[Saved entries]
══════════════════════════════
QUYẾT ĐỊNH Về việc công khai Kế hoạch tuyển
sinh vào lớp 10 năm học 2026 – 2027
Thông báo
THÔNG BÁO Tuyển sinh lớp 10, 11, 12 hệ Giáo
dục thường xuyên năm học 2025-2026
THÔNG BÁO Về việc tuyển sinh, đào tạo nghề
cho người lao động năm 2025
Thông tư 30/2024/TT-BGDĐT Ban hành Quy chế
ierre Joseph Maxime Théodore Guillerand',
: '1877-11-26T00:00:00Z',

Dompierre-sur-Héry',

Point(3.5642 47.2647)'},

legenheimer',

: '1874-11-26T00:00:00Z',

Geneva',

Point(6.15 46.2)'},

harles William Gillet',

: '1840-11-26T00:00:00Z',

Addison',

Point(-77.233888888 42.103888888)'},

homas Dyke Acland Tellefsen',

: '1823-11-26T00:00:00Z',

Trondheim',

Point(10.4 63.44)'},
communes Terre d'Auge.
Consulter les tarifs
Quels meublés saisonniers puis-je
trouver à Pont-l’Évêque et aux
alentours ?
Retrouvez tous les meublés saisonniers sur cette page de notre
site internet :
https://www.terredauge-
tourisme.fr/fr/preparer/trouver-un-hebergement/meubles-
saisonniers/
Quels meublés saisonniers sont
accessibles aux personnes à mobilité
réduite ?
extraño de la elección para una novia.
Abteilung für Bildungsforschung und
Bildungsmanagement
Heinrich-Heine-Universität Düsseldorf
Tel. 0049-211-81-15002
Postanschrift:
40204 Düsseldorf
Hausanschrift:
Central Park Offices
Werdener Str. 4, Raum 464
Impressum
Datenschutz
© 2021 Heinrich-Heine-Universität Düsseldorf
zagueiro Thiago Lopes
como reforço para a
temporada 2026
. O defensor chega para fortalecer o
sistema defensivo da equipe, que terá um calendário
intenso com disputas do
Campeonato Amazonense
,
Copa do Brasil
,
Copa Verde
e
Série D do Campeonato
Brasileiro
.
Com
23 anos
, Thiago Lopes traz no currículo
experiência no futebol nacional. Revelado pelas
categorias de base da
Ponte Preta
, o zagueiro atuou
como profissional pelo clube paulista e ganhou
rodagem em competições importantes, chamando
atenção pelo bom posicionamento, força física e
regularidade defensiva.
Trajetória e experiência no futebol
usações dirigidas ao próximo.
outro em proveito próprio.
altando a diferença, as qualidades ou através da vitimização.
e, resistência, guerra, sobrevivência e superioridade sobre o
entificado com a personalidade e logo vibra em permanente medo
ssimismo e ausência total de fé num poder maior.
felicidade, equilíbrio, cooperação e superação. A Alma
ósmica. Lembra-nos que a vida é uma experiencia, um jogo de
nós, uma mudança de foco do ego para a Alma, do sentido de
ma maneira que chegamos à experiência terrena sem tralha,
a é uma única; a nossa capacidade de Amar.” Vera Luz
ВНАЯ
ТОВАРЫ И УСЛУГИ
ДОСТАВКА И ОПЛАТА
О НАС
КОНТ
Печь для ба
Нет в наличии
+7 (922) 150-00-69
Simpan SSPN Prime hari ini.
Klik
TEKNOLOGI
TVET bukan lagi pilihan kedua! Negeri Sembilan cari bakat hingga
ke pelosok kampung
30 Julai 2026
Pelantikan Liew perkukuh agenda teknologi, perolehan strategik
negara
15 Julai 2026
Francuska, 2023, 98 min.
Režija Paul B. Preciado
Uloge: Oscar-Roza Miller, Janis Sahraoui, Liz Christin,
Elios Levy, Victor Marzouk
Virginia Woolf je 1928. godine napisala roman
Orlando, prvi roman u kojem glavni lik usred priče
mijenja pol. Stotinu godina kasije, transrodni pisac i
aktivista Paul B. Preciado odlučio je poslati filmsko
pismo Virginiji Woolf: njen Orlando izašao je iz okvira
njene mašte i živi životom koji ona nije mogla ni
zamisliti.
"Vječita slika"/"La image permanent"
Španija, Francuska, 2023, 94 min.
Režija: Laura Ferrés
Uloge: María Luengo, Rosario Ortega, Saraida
══════════════════════════════
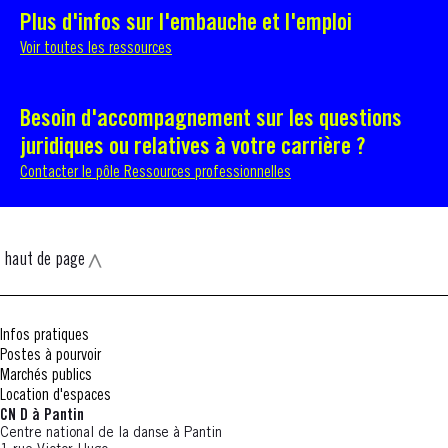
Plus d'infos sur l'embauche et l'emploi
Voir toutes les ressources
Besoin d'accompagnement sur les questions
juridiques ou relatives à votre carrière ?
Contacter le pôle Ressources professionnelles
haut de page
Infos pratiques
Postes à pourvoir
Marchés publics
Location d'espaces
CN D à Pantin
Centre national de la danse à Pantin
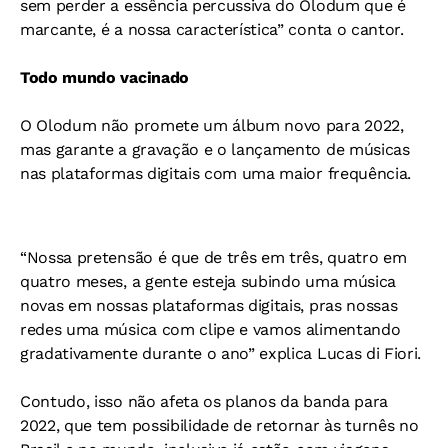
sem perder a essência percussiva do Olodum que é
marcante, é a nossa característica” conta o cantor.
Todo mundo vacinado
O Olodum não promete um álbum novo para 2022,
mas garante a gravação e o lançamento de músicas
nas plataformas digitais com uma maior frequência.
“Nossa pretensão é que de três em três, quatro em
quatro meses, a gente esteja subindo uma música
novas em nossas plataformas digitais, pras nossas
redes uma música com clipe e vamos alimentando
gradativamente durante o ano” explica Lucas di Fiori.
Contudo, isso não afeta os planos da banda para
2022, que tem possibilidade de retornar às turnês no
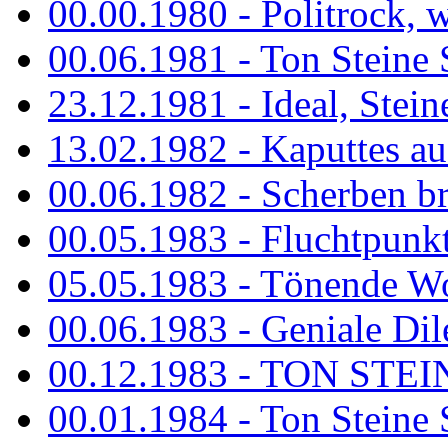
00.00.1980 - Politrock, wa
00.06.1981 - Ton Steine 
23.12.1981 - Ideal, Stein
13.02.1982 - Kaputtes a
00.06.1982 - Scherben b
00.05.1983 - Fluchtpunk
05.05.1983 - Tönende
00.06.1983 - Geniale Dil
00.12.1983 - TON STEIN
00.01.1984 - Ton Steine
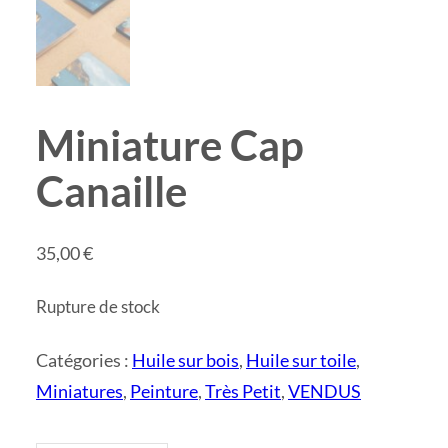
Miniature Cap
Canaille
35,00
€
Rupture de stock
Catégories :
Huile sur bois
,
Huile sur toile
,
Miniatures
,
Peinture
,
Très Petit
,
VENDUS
══════════════════════════════
> _Description of the task_
Scan the entries above for the line containing "ssimismo e ausência", and copy it and all lines after it exactly, down to and including the line containing "pismo Virginiji Woolf: njen".

> _Expected answer_
ssimismo e ausência total de fé num poder maior.
felicidade, equilíbrio, cooperação e superação. A Alma
ósmica. Lembra-nos que a vida é uma experiencia, um jogo de
nós, uma mudança de foco do ego para a Alma, do sentido de
ma maneira que chegamos à experiência terrena sem tralha,
a é uma única; a nossa capacidade de Amar.” Vera Luz
ВНАЯ
ТОВАРЫ И УСЛУГИ
ДОСТАВКА И ОПЛАТА
О НАС
КОНТ
Печь для ба
Нет в наличии
+7 (922) 150-00-69
Simpan SSPN Prime hari ini.
Klik
TEKNOLOGI
TVET bukan lagi pilihan kedua! Negeri Sembilan cari bakat hingga
ke pelosok kampung
30 Julai 2026
Pelantikan Liew perkukuh agenda teknologi, perolehan strategik
negara
15 Julai 2026
Francuska, 2023, 98 min.
Režija Paul B. Preciado
Uloge: Oscar-Roza Miller, Janis Sahraoui, Liz Christin,
Elios Levy, Victor Marzouk
Virginia Woolf je 1928. godine napisala roman
Orlando, prvi roman u kojem glavni lik usred priče
mijenja pol. Stotinu godina kasije, transrodni pisac i
aktivista Paul B. Preciado odlučio je poslati filmsko
pismo Virginiji Woolf: njen Orlando izašao je iz okvira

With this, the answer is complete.